The one about…celebration!

There’s something so quintessentially English about a village show and the annual event in our village is no exception. The whole community is represented with vegetables grown, pictures drawn, stories written, paper planes thrown, beer brewed, cakes baked, photos taken, fruit picked, wine fermented, flowers arranged, tea poured and paintings erm…painted(?!?)… it’s a celebration of creativity as members of the community bring their entries and place them on display! I guess there’s some element of competition and comparison as all the entries are judged and rosettes and trophies are awarded but it’s all in good humour as the scope of creativity within the village is realised! It’s quite humbling!

It was a weekend of celebration for our family at the end of August as we also had the delight of attending my brothers wedding. The intimate gathering of family and close friends participated in a moment of genuine beauty as my brother and his bride made their vows and exchanged rings, all with their two year old daughter swinging from their hands. It was as if my nieces innocent playful engagement brought a kind of spontaneous energy to the ceremony and enabled everyone to really relax and simply be present too. That moment was a celebration of love and of family, which continued throughout the day and into the night!

Celebration is woven into the fabric of our humanity. We see it across the world as ‘holidays’ are celebrated, anniversaries remembered, rituals performed, and festivals and feast days are observed; every culture creating its own, often unique, ways to celebrate. The Jewish culture is no different. The biblical texts reference seven Jewish festivals;

Beginning in the spring, the seven Jewish feasts are Passover, the Feast of Unleavened Bread, the Feast of Firstfruits, the Feast of Weeks, the Feast of Trumpets, the Day of Atonement, and the Feast of Tabernacles. The Jewish feasts are closely related to Israel’s spring and fall harvests and agricultural seasons. They were to remind the Israelites each year of God’s ongoing protection and provision.

These celebrations were regular reminders for the Jews of who they were, where they’d come from, and some argue, a pointer to where they were going.

Celebration offers a way of remembering, of acknowledging all that is and has been, a way of giving thanks and of showing gratitude. Celebration invites others in, it places us within a larger story, gives us a history, as well as setting a path for the future. In the biblical text celebration is often commanded, as if the people needed permission or reminding:

“This is a day you are to commemorate; for the generations to come you shall celebrate it as a festival to the Lord—a lasting ordinance.

The king gave this order to all the people: “Celebrate the Passover to the Lord your God, as it is written in this Book of the Covenant.”

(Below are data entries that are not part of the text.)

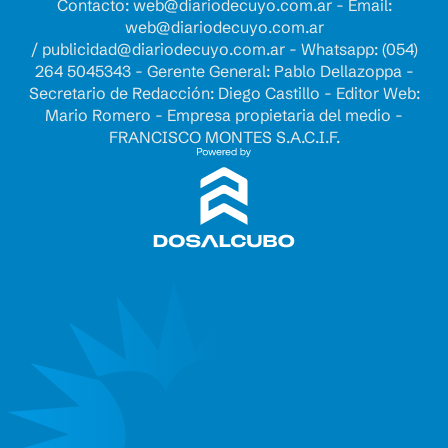
Contacto:
web@diariodecuyo.com.ar
- Email:
web@diariodecuyo.com.ar
/
publicidad@diariodecuyo.com.ar
-
Whatsapp: (054)
264 5045343 - Gerente General: Pablo Dellazoppa -
Secretario de Redacción: Diego Castillo - Editor Web:
Mario Romero - Empresa propietaria del medio -
FRANCISCO MONTES S.A.C.I.F.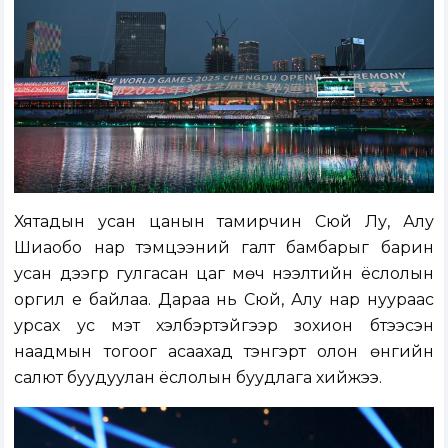
Хятадын усан цанын тамирчин Сюй Лу, Алу
Шиаобо нар тэмцээний галт бамбарыг барин
усан дээгүүр гулгасан цаг мөч нээлтийн ёслолын
оргил үе байлаа. Дараа нь Сюй, Алу нар нуураас
урсах ус мэт хэлбэртэйгээр зохион бүтээсэн
наадмын тогоог асаахад тэнгэрт олон өнгийн
салют буудуулан ёслолын буудлага хийжээ.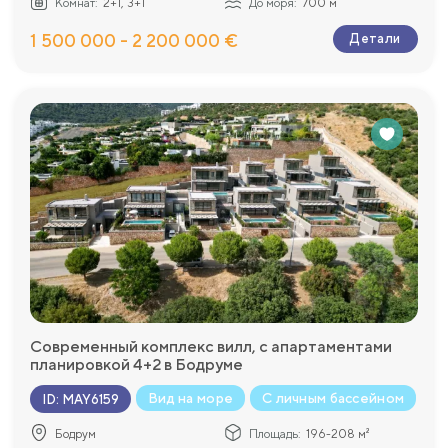
Комнат:
2+1, 3+1
До моря:
700 м
1 500 000 - 2 200 000 €
Детали
Современный комплекс вилл, с апартаментами
планировкой 4+2 в Бодруме
Вид на море
С личным бассейном
ID
:
MAY6159
Бодрум
Площадь:
196-208 м²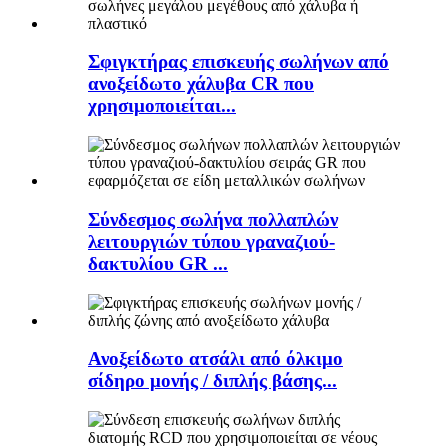
Σφιγκτήρας επισκευής σωλήνων από
ανοξείδωτο χάλυβα CR που
χρησιμοποιείται...
Σύνδεσμος σωλήνα πολλαπλών
λειτουργιών τύπου γραναζιού-
δακτυλίου GR ...
Ανοξείδωτο ατσάλι από όλκιμο
σίδηρο μονής / διπλής βάσης...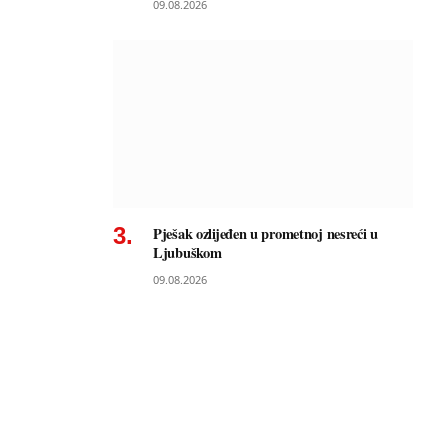
09.08.2026
Pješak ozlijeđen u prometnoj nesreći u
Ljubuškom
09.08.2026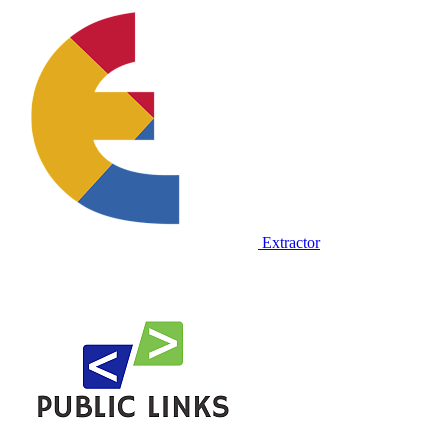
Extractor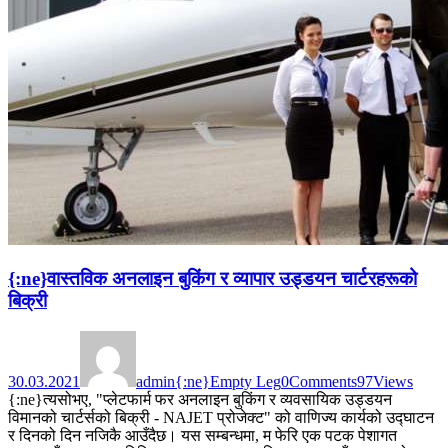
{:ne}वास्तविक अनलाइन बुकिंग र व्यापार उड्डयन चार्टरहरूको
बिक्री
30.03.2021
admin
{:ne}Empty Leg
0
Comments
97
Views
{:ne}त्यसोभए, "प्लेटफार्म फर अनलाइन बुकिंग र व्यवसायिक उड्डयन
विमानको चार्टर्सको बिक्री - NAJET प्रोजेक्ट" को वाणिज्य कार्यको उद्घाटन
र दिनको दिन नजिकै आउँदैछ। यस सम्बन्धमा, म फेरि एक पटक पेशागत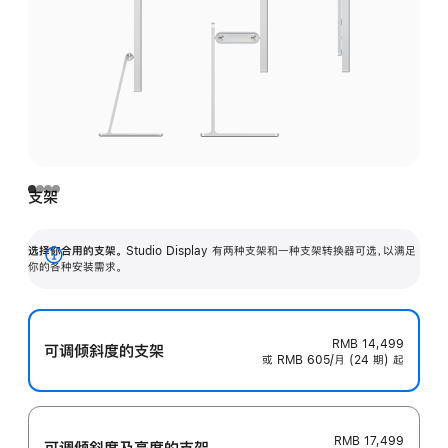
支架
选择你合用的支架。
Studio Display 有两种支架和一种支架转换器可选，以满足
展
你的各种安装需求。
开
RMB 14,499
可调倾斜度的支架
或 RMB 605/月 (24 期) 起
RMB 17,499
可调倾斜度及高‍度的支‍架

Sometimes celebration is spontaneous but there are also times when we celebrate through ritual or because it’s the right thing to do. There are even times when we have to choose to celebrate despite our feelings, not because of them. All celebrations have their place because there’s something about finding ourselves in a bigger story that seems important to our own story. The root of the word celebration grounds it in community, a ritual or a rite ‘frequented in great numbers’. Celebration is never in isolation.

This idea of a bigger narrative, something which helps to make sense of our world might be why so many people return to church, or temple or perform some element of ritual to mark the important occasions in life. I chatted to a friend who said he felt hypocritical having a wedding in church because he didn’t regularly attend. While I kind of understand what he was saying, there is something about love and marriage that, for so many people, commands reverence and respect, and inspires a desire to honour that love within a bigger story. If church offers a sense of history, of connection to something bigger; something other or to a something or someone that holds their love, then that’s not hypocrisy, that’s a genuine search for meaning. It’s the same with celebrating the gift of a child, there’s something humbling about placing new life within the bigger story of family and human history, maybe eternal history, it’s also something to do with gratitude and wonder, an expression of thankfulness to ‘something other’ that requires celebration.

So, for many a new season begins, as children return to school, as students leave for university or as new apprenticeships or jobs are started, as summer is left behind, this new season invites celebration. For some it’s tinged with sadness or fear, for others excitement and anticipation… but there is cause for celebration as we remember what’s been, are grateful for what is and look to all that’s ahead. As we journey onwards, let’s not be afraid to celebrate, whether it’s the more solemn celebration of a life gone but lived or an energy injected celebration of another year on planet earth or simply the joyful recognition of a brand new day (a little like the cockerel in the Peter Rabbit film), let’s look to create our own moments of celebration and in doing so find ourselves part of a story so much bigger than just our own.